L'histoire :
Que se passe-t-il dans la tête de Nicole Claveloux ? Et bien des rêves, mais des rêves très étranges. On y fait d’abord la connaissance avec Loïc Lalune, le chef décorateur de l’imagination, Lili et Zizi Frisson : spécialistes des sensations, ou encore Madame Reine Bancale, vieille experte de la mémoire en charge des archives. Et bien sûr, la Grande directrice, Nicole Claveloux elle-même. Mais voilà qu’un soir, débarque Charles Chaposec, responsable discernement du département « Logique et raison ». Un homme rigide qui souhaite effectuer un contrôle de gestion dans le secteur des rêves. Et c’est ainsi que notre joyeuse bande s’embarque dans un voyage haut en couleurs au pays des songes et des cauchemars…
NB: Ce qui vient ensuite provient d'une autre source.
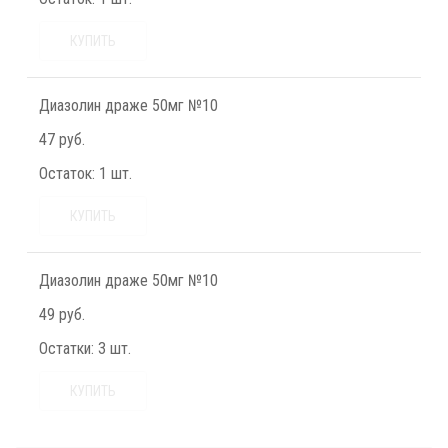
КУПИТЬ
Диазолин драже 50мг №10
47 руб.
Остаток:
1 шт.
КУПИТЬ
Диазолин драже 50мг №10
49 руб.
Остатки:
3 шт.
КУПИТЬ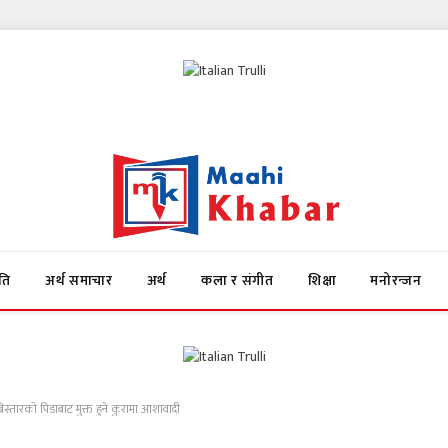
ति
अर्थ समाचार
अर्थ
कला र संगीत
शिक्षा
मनोरन्जन
्तारको पिडाबाट मुक्त हुने कुरामा आशावादी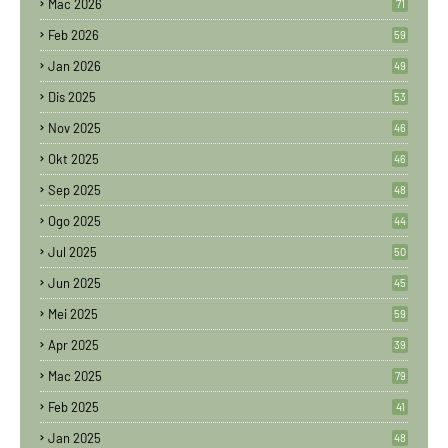
Mac 2026
71
Feb 2026
59
Jan 2026
49
Dis 2025
53
Nov 2025
46
Okt 2025
46
Sep 2025
48
Ogo 2025
44
Jul 2025
50
Jun 2025
45
Mei 2025
59
Apr 2025
39
Mac 2025
79
Feb 2025
41
Jan 2025
48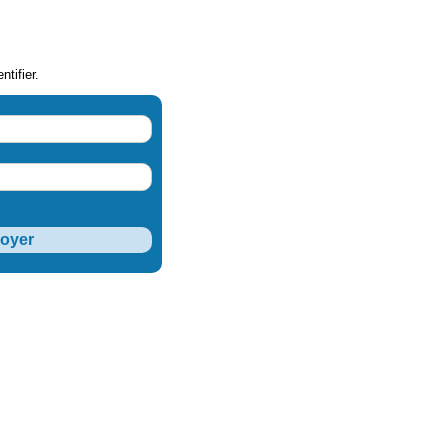
ntifier.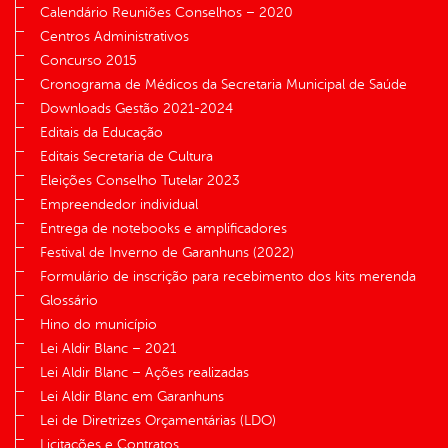
Calendário Reuniões Conselhos – 2020
Centros Administrativos
Concurso 2015
Cronograma de Médicos da Secretaria Municipal de Saúde
Downloads Gestão 2021-2024
Editais da Educação
Editais Secretaria de Cultura
Eleições Conselho Tutelar 2023
Empreendedor individual
Entrega de notebooks e amplificadores
Festival de Inverno de Garanhuns (2022)
Formulário de inscrição para recebimento dos kits merenda
Glossário
Hino do município
Lei Aldir Blanc – 2021
Lei Aldir Blanc – Ações realizadas
Lei Aldir Blanc em Garanhuns
Lei de Diretrizes Orçamentárias (LDO)
Licitações e Contratos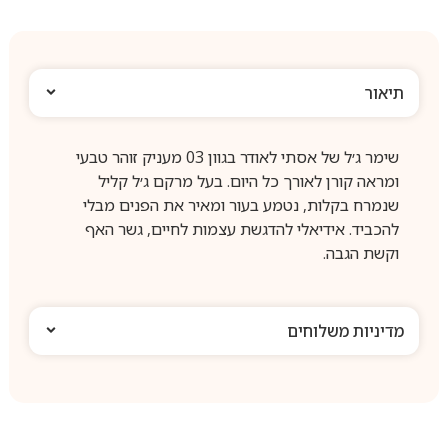
תיאור
שימר ג׳ל של אסתי לאודר בגוון 03 מעניק זוהר טבעי
ומראה קורן לאורך כל היום. בעל מרקם ג׳ל קליל
שנמרח בקלות, נטמע בעור ומאיר את הפנים מבלי
להכביד. אידיאלי להדגשת עצמות לחיים, גשר האף
וקשת הגבה.
מדיניות משלוחים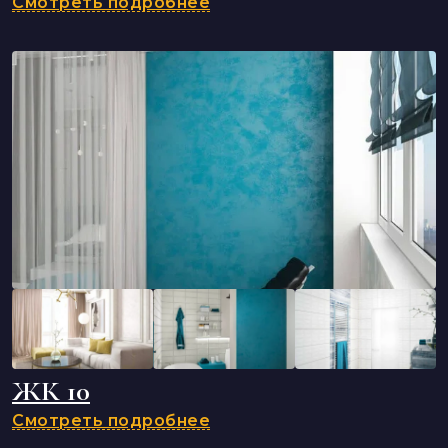
Смотреть подробнее
ЖК 10
Смотреть подробнее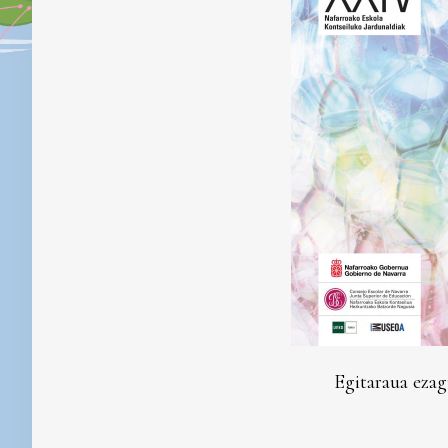
Egitaraua eza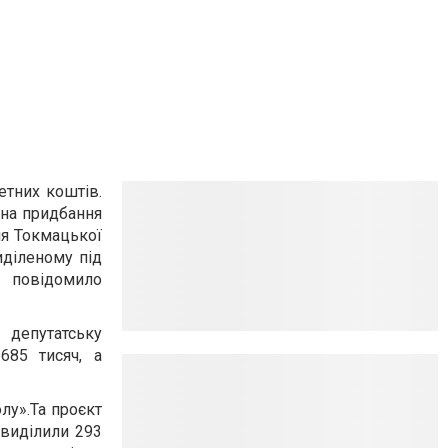
етних коштів.
 на придбання
для Токмацької
иділеному під
 повідомило
епутатську
685 тисяч, а
лу».Та проєкт
 виділили 293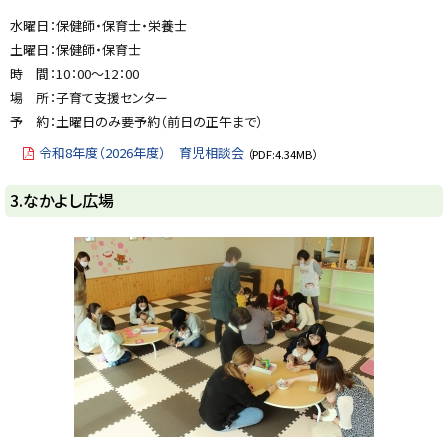
水曜日：保健師・保育士・栄養士
土曜日：保健師・保育士
時 間：10：00～12：00
場 所：子育て支援センター
予 約：土曜日のみ要予約（前日の正午まで）
令和8年度（2026年度） 育児相談会
（PDF:4.34MB）
ト
3.なかよし広場
ッ
プ
に
戻
る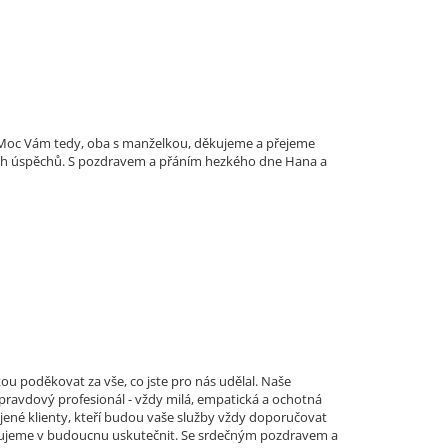
i. Moc Vám tedy, oba s manželkou, děkujeme a přejeme
ích úspěchů. S pozdravem a přáním hezkého dne Hana a
ou poděkovat za vše, co jste pro nás udělal. Naše
 opravdový profesionál - vždy milá, empatická a ochotná
jené klienty, kteří budou vaše služby vždy doporučovat
lánujeme v budoucnu uskutečnit. Se srdečným pozdravem a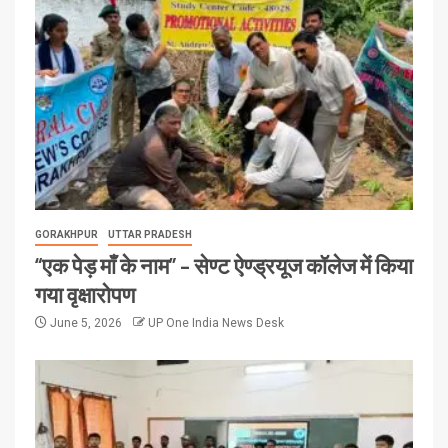
GORAKHPUR
UTTAR PRADESH
“एक पेड़ माँ के नाम” – सेण्ट ऐण्ड्रयूज कॉलेज में किया
गया वृक्षारोपण
June 5, 2026
UP One India News Desk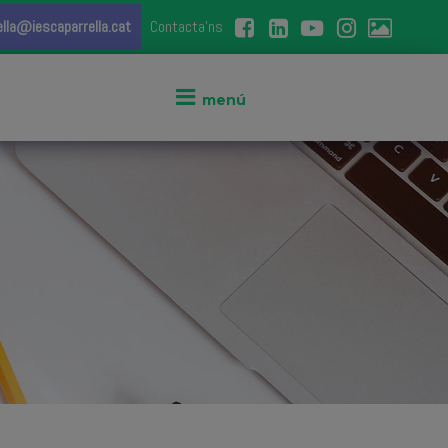
ella@iescaparrella.cat
Contacta'ns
Ce qu'on en pense sur la planète BD :
La chose a sans doute été rendue possible par l’hommage qui lui a été fait en 2020 à Angoulême. Lors de cet événement, l’autrice fût récompensée d’un Fauve d’honneur pour l’ensemble de sa carrière et du Fauve Patrimoine pour la nouvelle édition de La main verte, originellement paru en 1978. Une exposition magnifique fut aussi déployée au sein de la non moins superbe bâtisse Renaissance, où nombreux ont dû être les personnes découvrant l’œuvre de cette autrice née à Saint-Etienne en 1940. En tous cas a-t-on pu s’extasier devant les œuvres exposées, presque rococo dira-t-on, tant elles fourmillent de détails colorés. Cela était encore plus juste face aux toiles peintes rarement vues. Nicole Claveloux, consacrée, au-delà de tous ses travaux presse, par au moins deux albums majeurs : Morte saison et La main verte, parmi diverses publications plutôt jeunesse mais toujours iconoclastes, fantasques, irrationnelles. Les éditions Cornélius ont poursuivi ce travail d’hommage avec trois autres albums, accueillant à présent cette nouvelle création réussie. On y retrouve toute la magie de l’autrice, sa folie, et cette abondance de détails, de couleurs, de « fond d’époque » aussi. Car à l’image du papier peint représentant le ciel dans cet album, que l’on détache afin de le retourner, laissant apparaître un coucher de soleil dégoulinant et vieillot, le genre Claveloux pourra surprendre celles et ceux habitués aux colorisations informatiques, aux dessins photoshopés. Ici, sa plume gratte le papier, on le sens, et les phylactères prennent les formes qu’ils désirent, tels des nuages. Tandis que les personnages grimacent, se tordent, et s’arrachent les cheveux. Oui : des cheveux, et de la matière organique : des plantes, des légumes, de vieux landaus, des tignasses, des monstres aussi en veux-tu en voilà. Car c’est bien de rêves mais surtout de cauchemar dont on parle ici. D’ailleurs, tout cela convoque la magie d’un autre rêve, celui d’un certain Little Nemo. Et si, comme Charles de Chaposec, vous étiez venus pour un récit bien carré et propre, vous allez en être pour vos frais, car ça pète, ça grouille, et même ça dégouline. Mais tout cela est joyeux, verbial et plein de poésie enfantine. Quoi que la critique est toujours là, en embuscade. Ce qui donne ce ton si adulte aux BD de Nicole Claveloux, que l’on adore. « Cauchemarrant », comme dirait l’autre.